10.4 Command-line Network Configuration Interfaces

If the NetworkManager service is running, you can use the nmcli command to display the state of the system's physical network interfaces, for example:

# nmcli device status
DEVICE  TYPE      STATE       
em1     ethernet  connected   
em2     ethernet  connected   
lo      loopback  unmanaged   

You can use the ip command to display the status of an interface, for debugging, or for system tuning. For example, to display the status of all active interfaces:

# ip addr show
1: lo: <LOOPBACK,UP,LOWER_UP> mtu 16436 qdisc noqueue state UNKNOWN 
    link/loopback 00:00:00:00:00:00 brd 00:00:00:00:00:00
    inet 127.0.0.1/8 scope host lo
    inet6 ::1/128 scope host 
       valid_lft forever preferred_lft forever
2: em1: <BROADCAST,MULTICAST,UP,LOWER_UP> mtu 1500 qdisc pfifo_fast state UP qlen 1000
    link/ether 08:00:27:16:c3:33 brd ff:ff:ff:ff:ff:ff
    inet 10.0.2.15/24 brd 10.0.2.255 scope global em1
    inet6 fe80::a00:27ff:fe16:c333/64 scope link 
       valid_lft forever preferred_lft forever

For each network interface, the output shows the current IP address, and the status of the interface.

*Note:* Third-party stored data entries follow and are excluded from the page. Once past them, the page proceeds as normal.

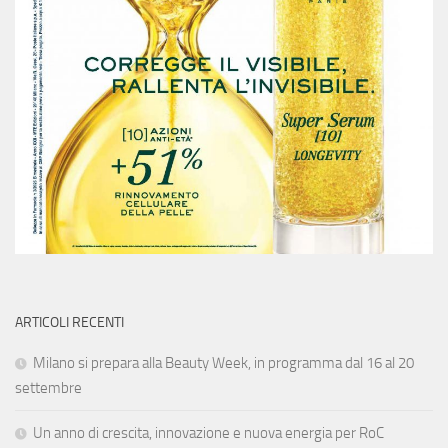
ARTICOLI RECENTI
Milano si prepara alla Beauty Week, in programma dal 16 al 20
settembre
Un anno di crescita, innovazione e nuova energia per RoC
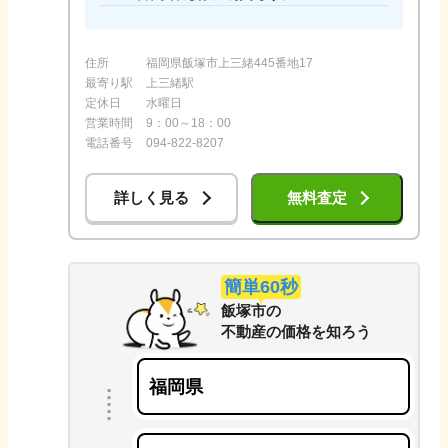
住所
福岡県飯塚市上三緒445番地17
最寄り駅
上三緒駅
定休日
水曜日
営業時間
9：00～18：00
電話番号
094-822-8207
詳しく見る
無料査定
簡単60秒
飯塚市
の
不動産の価格を知ろう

To display the status of a single interface such as em1, specify its name as shown here:

# ip addr show dev em1
2: em1: <BROADCAST,MULTICAST,UP,LOWER_UP> mtu 1500 qdisc pfifo_fast state UP qlen 1000
    link/ether 08:00:27:16:c3:33 brd ff:ff:ff:ff:ff:ff
    inet 10.0.2.15/24 brd 10.0.2.255 scope global em1
    inet6 fe80::a00:27ff:fe16:c333/64 scope link 
       valid_lft forever preferred_lft forever

You can also use ip to set properties and activate a network interface. The following example sets the IP address of the em2 interface and activates it:

# ip addr add 10.1.1.1/24 dev em2
# ip link set em2 up
Note

You might be used to using the ifconfig command to perform these operations. However, ifconfig is considered obsolete and will eventually be replaced altogether by the ip command.

Any settings that you configure for network interfaces using ip do not persist across system reboots. To make the changes permanent, set the properties in the /etc/sysconfig/network-scripts/ifcfg-interface file.

Any changes that you make to an interface file in /etc/sysconfig/network-scripts do not take effect until you restart the network service or bring the interface down and back up again. For example, to restart the network service:

# systemctl restart network

To restart an individual interface, you can use the ifup or ifdown commands, which invoke the script in /etc/sysconfig/network-scripts that corresponds to the interface type, for example:

# ifdown em1
# ifup em1
Connection successfully activated 
(D-Bus active path: /org/freedesktop/NetworkManager/ActiveConnection/5)

Alternatively, you can use the ip command to stop and start network activity on an interface without completely tearing down and rebuilding its configuration:

# ip link set em1 down
# ip link set em1 up

The ethtool utility is useful for diagnosing potentially mismatched settings that affect performance, and allows you to query and set the low-level properties of a network device. Any changes that you make using ethtool do not persist across a reboot. To make the changes permanent, modify the settings in the device's ifcfg-interface file in /etc/sysconfig/network-scripts.